Mastering clinical drug distribution in an era of advanced therapies and global trials

Originally published on Outsourcing-Pharma.com.

The composition of clinical trial pipelines is changing quickly as the rise of advanced therapies adds another layer to the multi-decade shift from small molecules to biologics. This change is fueling once-unimaginable advances in the treatment of cancers, rare diseases and other conditions, but it is also placing strains on infrastructure and processes originally created to handle more robust small molecules. In this new environment, clinical drug distribution is a key enabler of success.

The significance of distribution has risen in line with the complexity of therapeutics and clinical trial designs. Whereas once clinical supply chains took robust small molecules to centers in North America and Western Europe, today they ferry expensive, highly-sensitive biologics to sites around the world.

Antibodies and other temperature-sensitive biologics account for almost two-fifths of the biopharma industry pipeline, up from around one-fifth 20 years ago.1​​ A fast-growing and vitally important part of the pipeline is made up of gene, cell and other advanced therapies that are even more sensitive and challenging to ship than antibodies.

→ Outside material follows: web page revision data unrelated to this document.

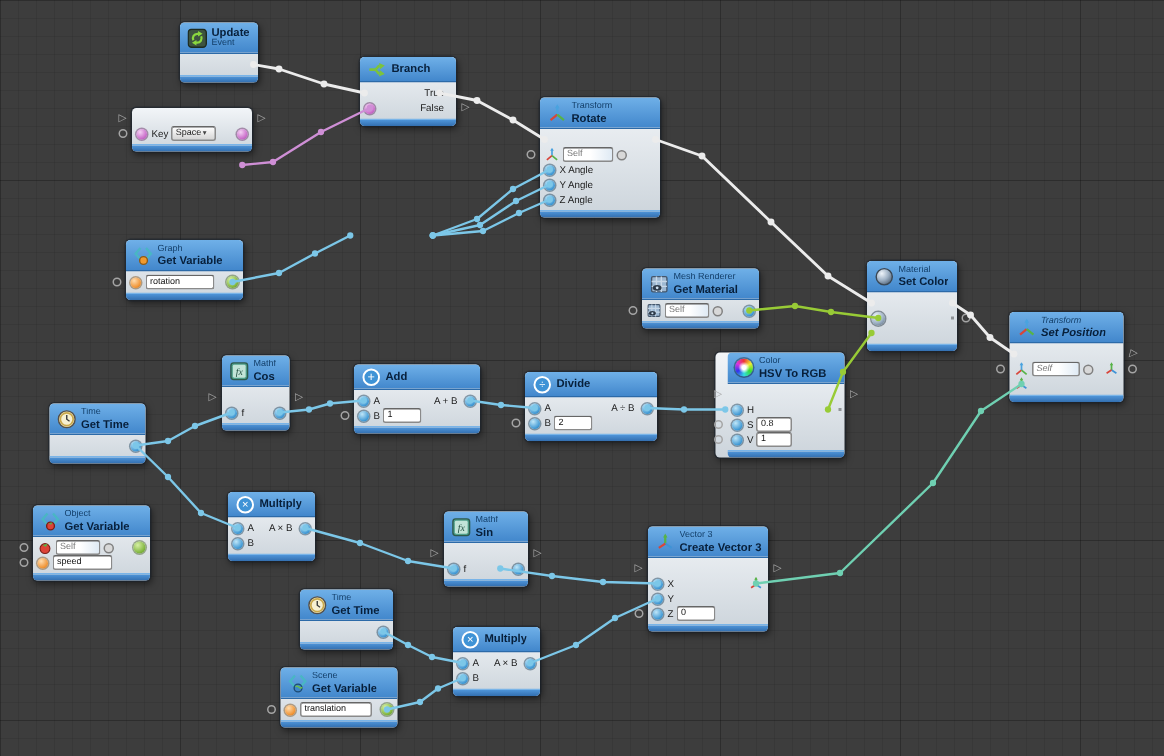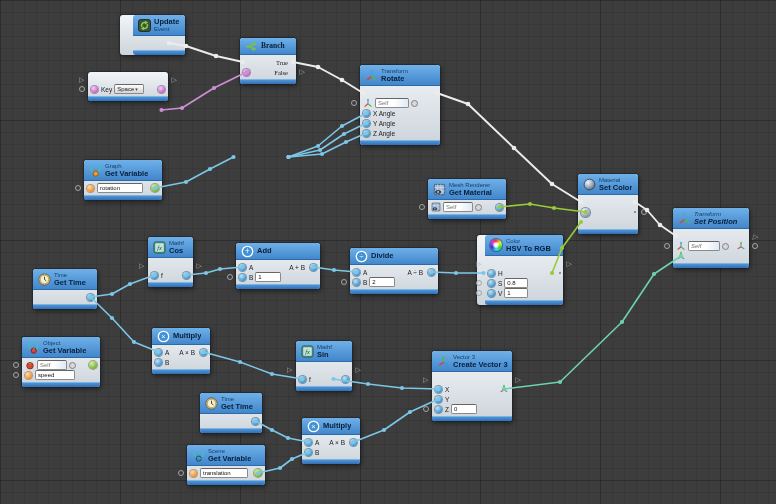--- a/index.html
+++ b/index.html
@@ -218,7 +218,7 @@
         <circle cx="308.5" cy="452" r="2.1" fill="#7cc7e8"></circle>
       </g>
     </svg>
-<div class="node" style="left: 120px; top: 15px; width: 52px; padding-left: 13px;">
+<div class="node" style="left: 120px; top: 15px; width: 52px;">
       <div class="nhead">
         <span class="nicon">
           <svg viewBox="0 0 14 14">

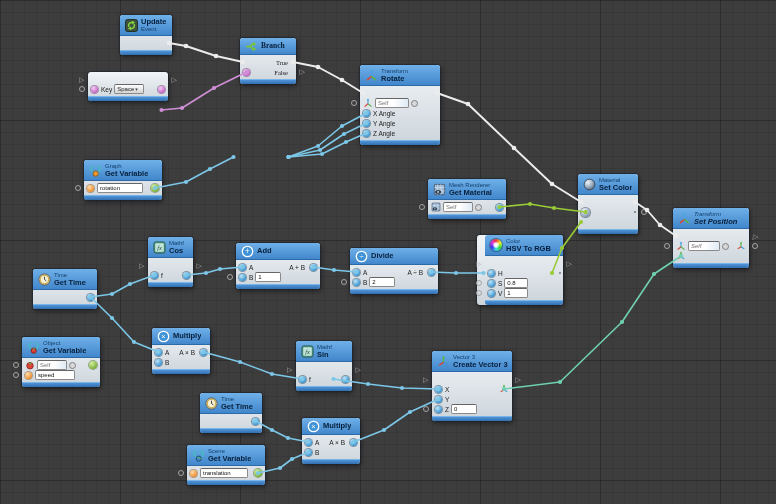--- a/index.html
+++ b/index.html
@@ -242,7 +242,7 @@
       </div>
       <div class="nfoot"></div>
     </div>
-    <div class="node" style="left: 240px; top: 38px; width: 56px; font-family: Liberation Serif, serif;">
+    <div class="node" style="left: 240px; top: 38px; width: 64px;">
       <div class="nhead one">
         <span class="nicon">
           <svg viewBox="0 0 14 14">

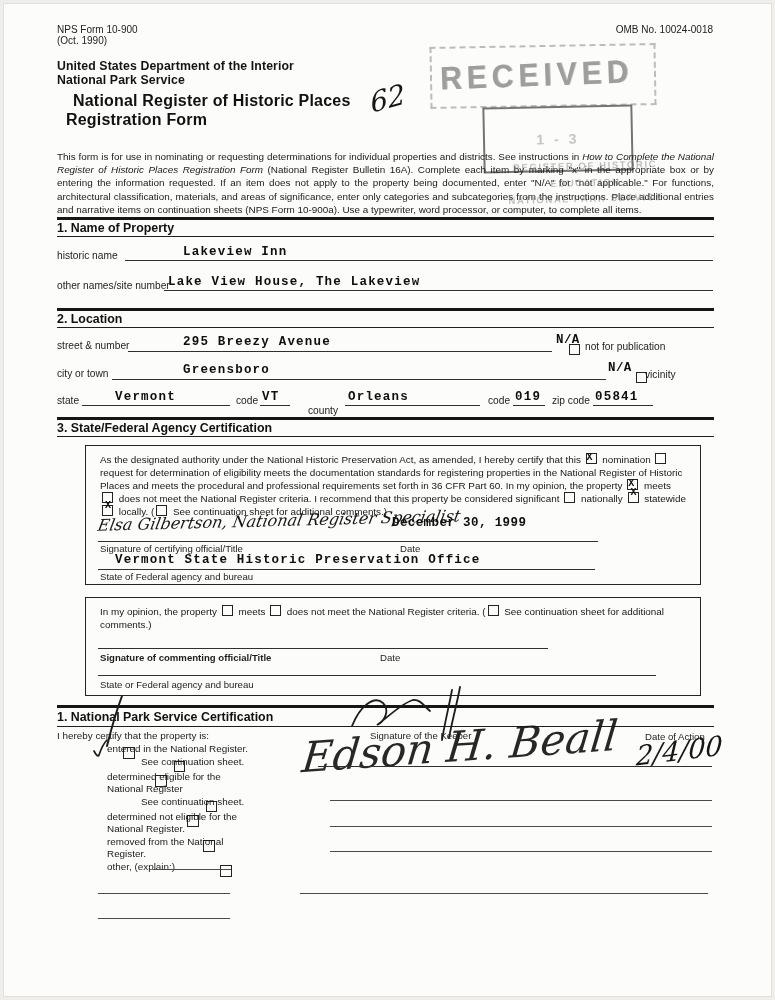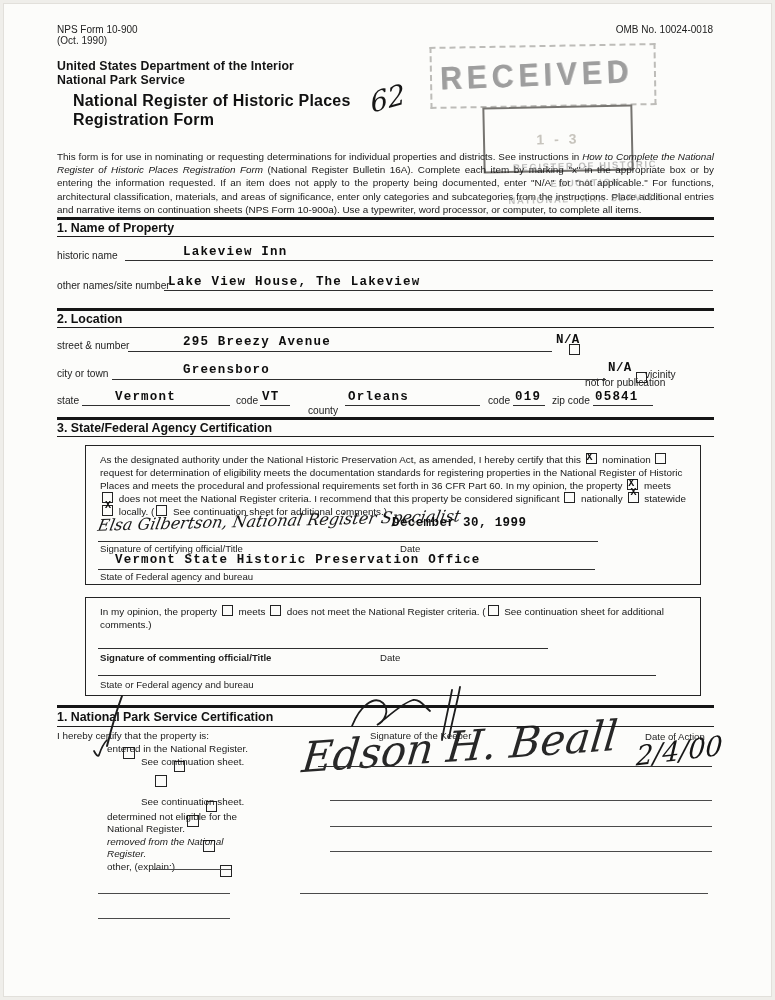--- a/index.html
+++ b/index.html
@@ -65,7 +65,7 @@
   <div class="abs bold12" style="left:57px;top:73px;">National Park Service</div>
 
   <div class="abs title" style="left:57px;top:92px;">National Register of Historic Places</div>
-  <div class="abs title" style="left:57px;top:111px;">Registration Form</div>
+  <div class="abs title" style="left:50px;top:111px;">Registration Form</div>
 
   
   <div class="abs stamp-frame" style="left:430px;top:45px;width:222px;height:58px;">

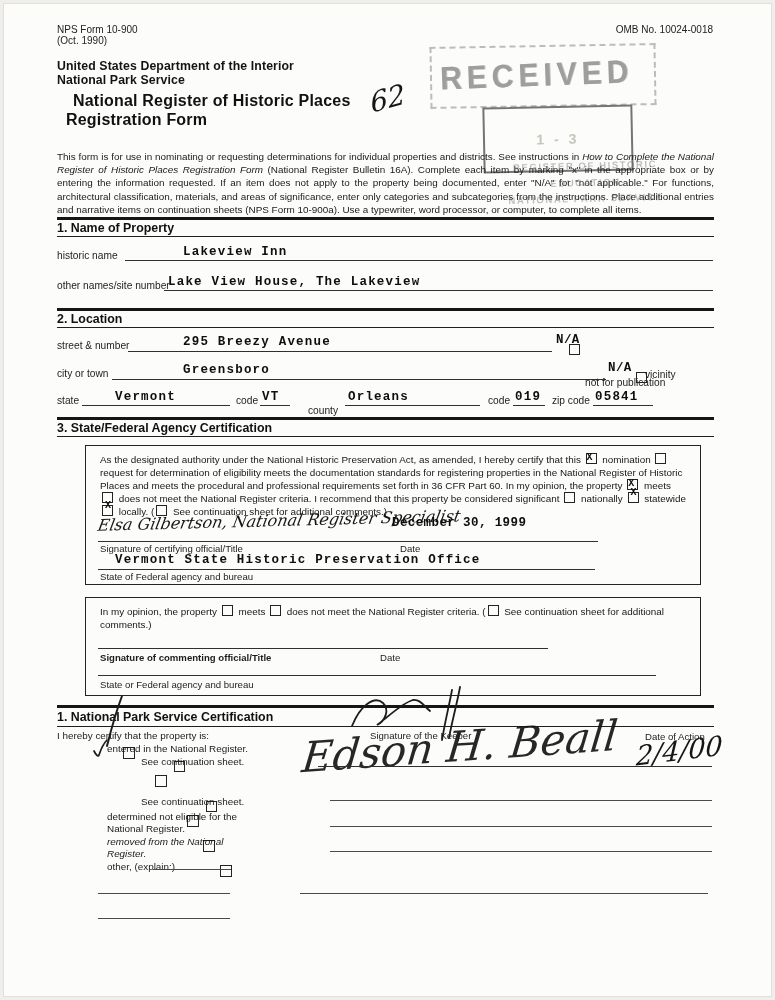--- a/index.html
+++ b/index.html
@@ -111,7 +111,7 @@
   <div class="abs typed" style="left:183px;top:335px;">295 Breezy Avenue</div>
   <div class="abs typed tight" style="left:556px;top:333px;z-index:2;">N/A</div>
   <div class="abs cb" style="left:569px;top:340px;"></div>
-  <div class="abs lbl" style="left:585px;top:341px;margin-top:36px;">not for publication</div>
+  <div class="abs lbl" style="left:585px;top:341px;">not for publication</div>
 
   <div class="abs lbl" style="left:57px;top:368px;">city or town</div>
   <div class="abs hline" style="left:112px;top:366px;width:494px;height:13px;"></div>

As of the end of 2018, there were more than 1,000 active clinical trials of regenerative medicines, such as cell and gene-based therapies, according to the Alliance for Regenerative Medicine.2​​​​ That represents an increase of 63% over the past three years.1​3​​ The rise is underpinned by a 132% surge in the number of regenerative medicine trials targeting cancers.

There are reasons to think the growth will continue. Growth in Phase I trials has outstripped other stages of human testing, meaning the sector has a big pool of programs to move deeper into clinical development in the coming years. And money has flooded into the industry to fund these programs.